MATERIAL TO PROCESS section start

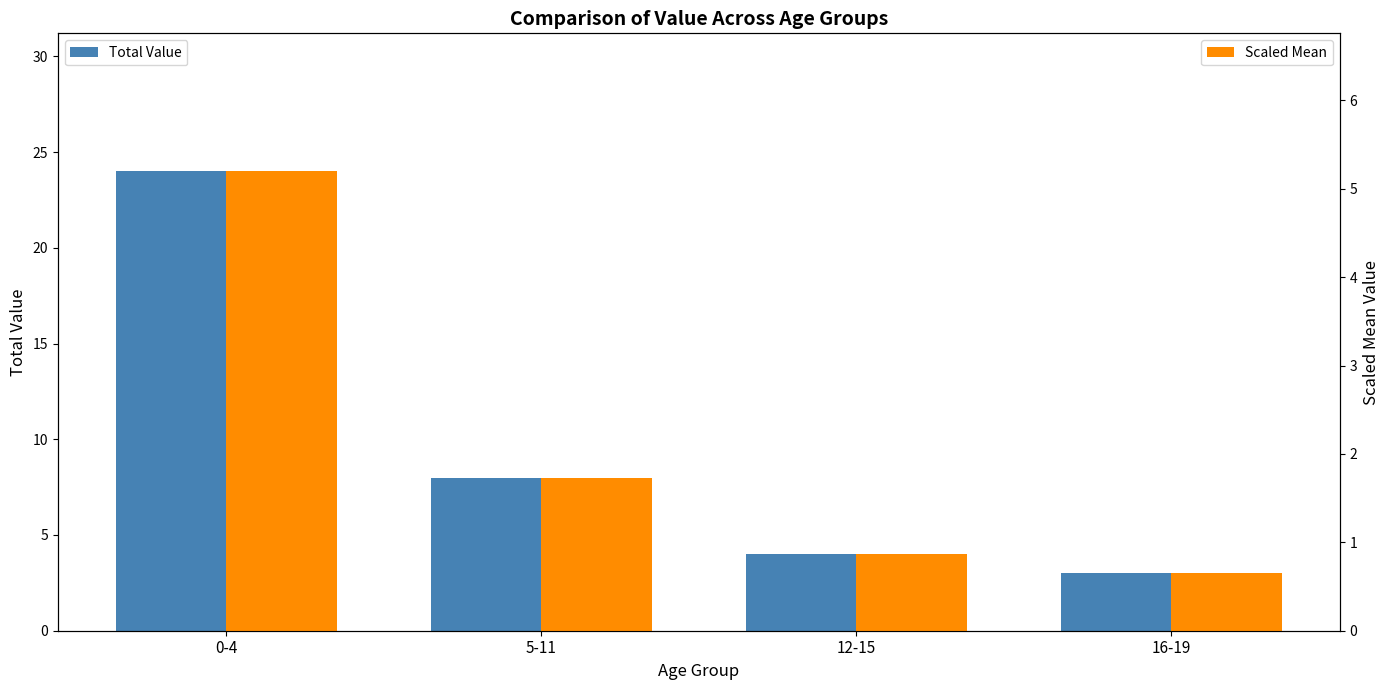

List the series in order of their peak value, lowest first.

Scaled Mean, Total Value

MATERIAL TO PROCESS section end
MATERIAL TO PROCESS section start

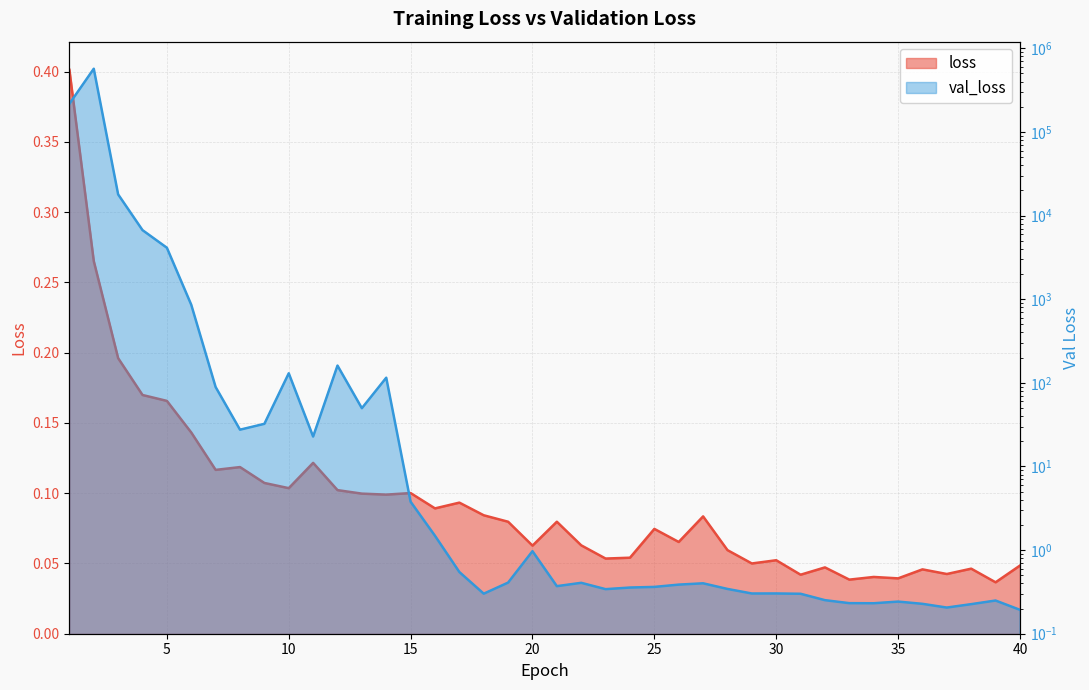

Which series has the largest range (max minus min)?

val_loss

MATERIAL TO PROCESS section end
MATERIAL TO PROCESS section start

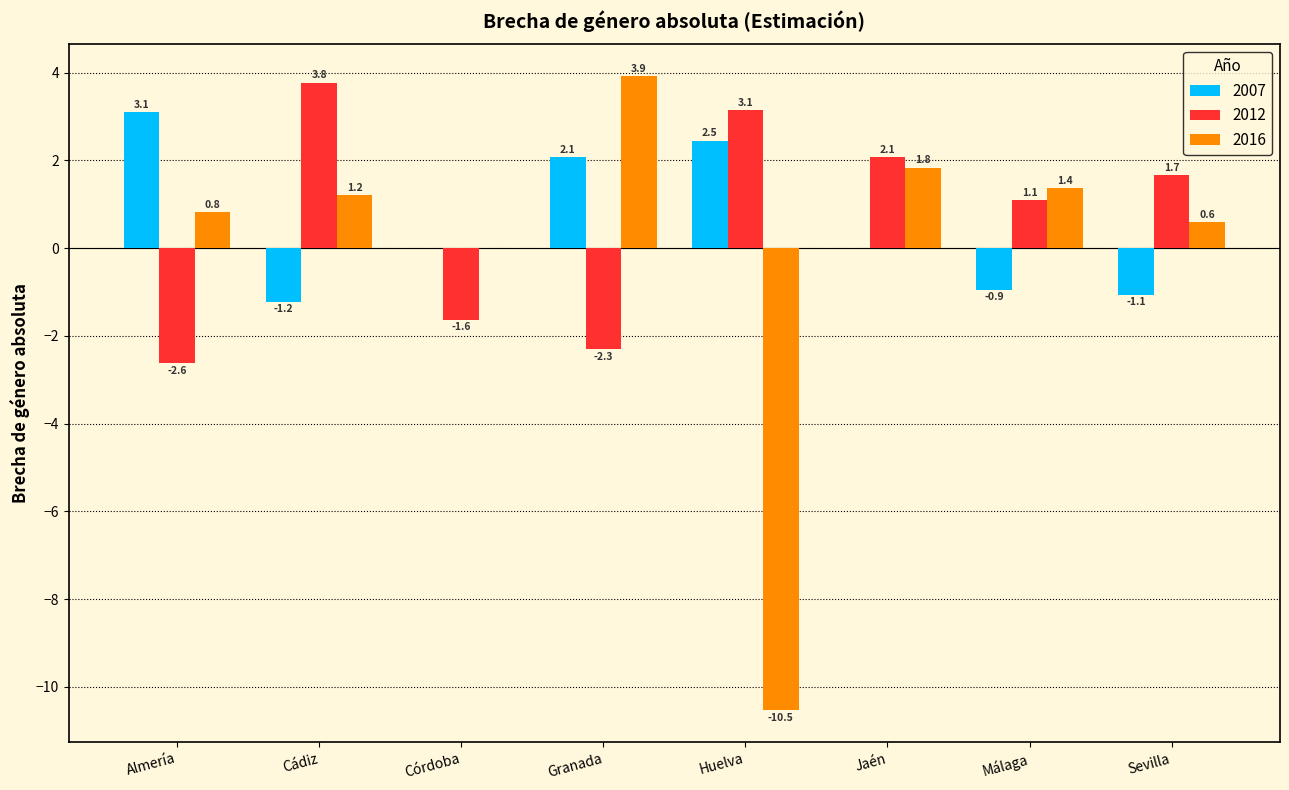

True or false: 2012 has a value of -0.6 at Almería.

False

MATERIAL TO PROCESS section end

*WORK ORDER*
Extract every line in the rows above that contains the word "series" and copy each one unchanged.

*OUTPUT OF THE EXERCISE*
List the series in order of their peak value, lowest first.
Which series has the largest range (max minus min)?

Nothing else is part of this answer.